Universal time series representation learning is challenging but valuable in real-world applications such as classification, anomaly detection, and forecasting. Recently, contrastive learning (CL) has been actively explored to tackle time series representation. However, a key challenge is that the data augmentation process in CL can distort seasonal patterns or temporal dependencies, inevitably leading to a loss of semantic information. To address this challenge, we propose Topological Contrastive Learning for time series (TopoCL). TopoCL mitigates such information loss by incorporating persistent homology, which captures the topological characteristics of data that remain invariant under transformations. In this paper, we treat the temporal and topological properties of time series data as distinct modalities. Specifically, we compute persistent homology to construct topological features of time series data, representing them in persistence diagrams. We then design a neural network to encode these persistent diagrams. Our approach jointly optimizes CL within the time modality and time-topology correspondence, promoting a comprehensive understanding of both temporal semantics and topological properties of time series. We conduct extensive experiments on four downstream tasks-classification, anomaly detection, forecasting, and transfer learning. The results demonstrate that TopoCL achieves state-of-the-art performance.

Figures (5)

• Figure 1: Illustration of persistence diagram
• Figure 2: (a) Overall framework of TopoCL. TopoCL consists of two distinct modules: a temporal module and a topological module. The temporal module learns semantically meaningful temporal characteristics using a hierarchical contrastive loss, while the topological module facilitates time-topology correspondence through cross-modal contrastive loss. To achieve this, topological feature construction is performed in three steps: time delay embedding, persistence diagram calculation via Vietoris-Rips filtration, and point cloud transformation. Subsequently, a contrastive loss between the embeddings from the time and topology modalities is applied to ensure time-topology correspondence. TopoCL jointly optimizes the learning process through both intra-modal and cross-modal correspondences.
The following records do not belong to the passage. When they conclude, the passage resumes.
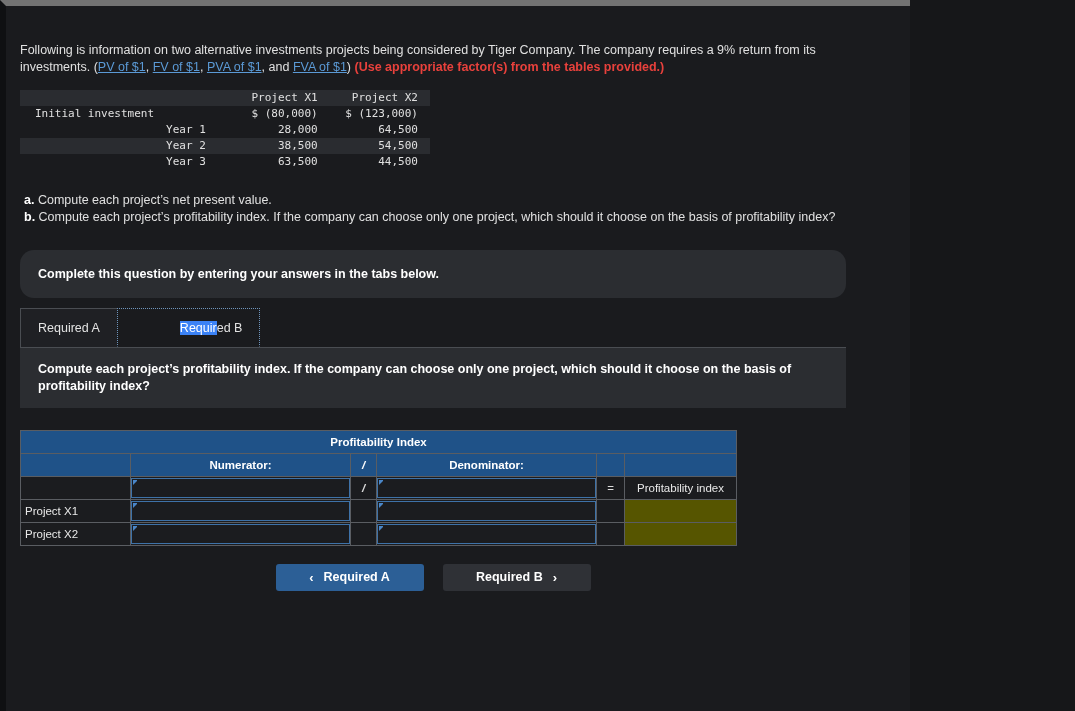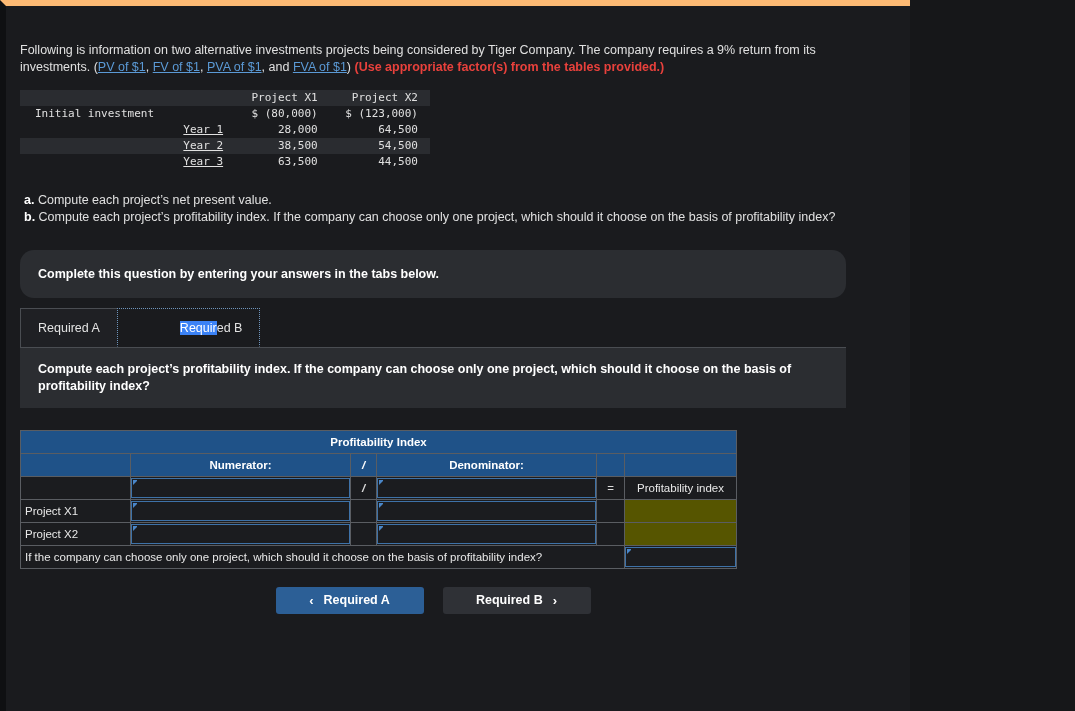--- a/index.html
+++ b/index.html
@@ -16,21 +16,21 @@
     color: #e8e8e8;
     -webkit-font-smoothing: antialiased;
   }
 
   #page {
     position: relative;
     width: 910px;
     height: 711px;
     background: #1a1b1e;
     border-left: 6px solid #0f1012;
-    border-top: 6px solid #fdba74;
+    border-top: 6px solid #737373;
     box-sizing: border-box;
   }
 
   #content {
     position: absolute;
     left: 14px;
     top: 36px;
     width: 1040px;
   }
 
@@ -61,21 +61,21 @@
     width: 410px;
     margin: 0 0 0 0;
   }
   table.datatbl td {
     padding: 1px 6px;
     white-space: nowrap;
     line-height: 14px;
   }
   table.datatbl tr.stripe td { background: #2a2c30; }
   table.datatbl td.lbl  { text-align: right; width: 140px; }
-  table.datatbl td.yr   { text-align: right; width: 80px; padding-right: 10px; text-decoration: underline; }
+  table.datatbl td.yr   { text-align: left; width: 80px; padding-right: 10px; }
   table.datatbl td.num  { text-align: right; width: 95px; padding-right: 12px; }
 
   
   .qlist {
     font-size: 12.5px;
     line-height: 17px;
     width: 825px;
     margin: 22px 0 0 4px;
     color: #e0e0e0;
   }
@@ -364,26 +364,20 @@
           <td>
               <span class="cellinput"></span>
             </td>
           <td></td>
           <td>
               <span class="cellinput"></span>
             </td>
           <td></td>
           <td class="pi-result"></td>
         </tr>
-        <tr>
-          <td class="pi-question" colspan="5">If the company can choose only one project, which should it choose on the basis of profitability index?</td>
-          <td>
-              <span class="cellinput"></span>
-            </td>
-        </tr>
       </tbody>
     </table>
 
     <div class="navbar">
       <div class="navbtn prev">
         <span class="chev">‹</span>
         <span>Required A</span>
       </div>
       <div class="navbtn next">
         <span>Required B</span>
After pre-training, the embedding vectors obtained from $f^{time}_\theta$ are used for downstream applications. (b) Topological feature extractor $f^{topo}_\theta$. Topological feature extractor comprises a series of multilayer perceptrons with ReLU activations and max-pooling layer.
• Figure 3: A Critical Difference (CD) diagram of representation learning methods on time series classification tasks, using 125 UCR datasets and 29 UEA datasets
• Figure 4: Classification results on $Crop$ data with various augmentation techniques
• Figure 5: Classification results in a limited data sample scenario.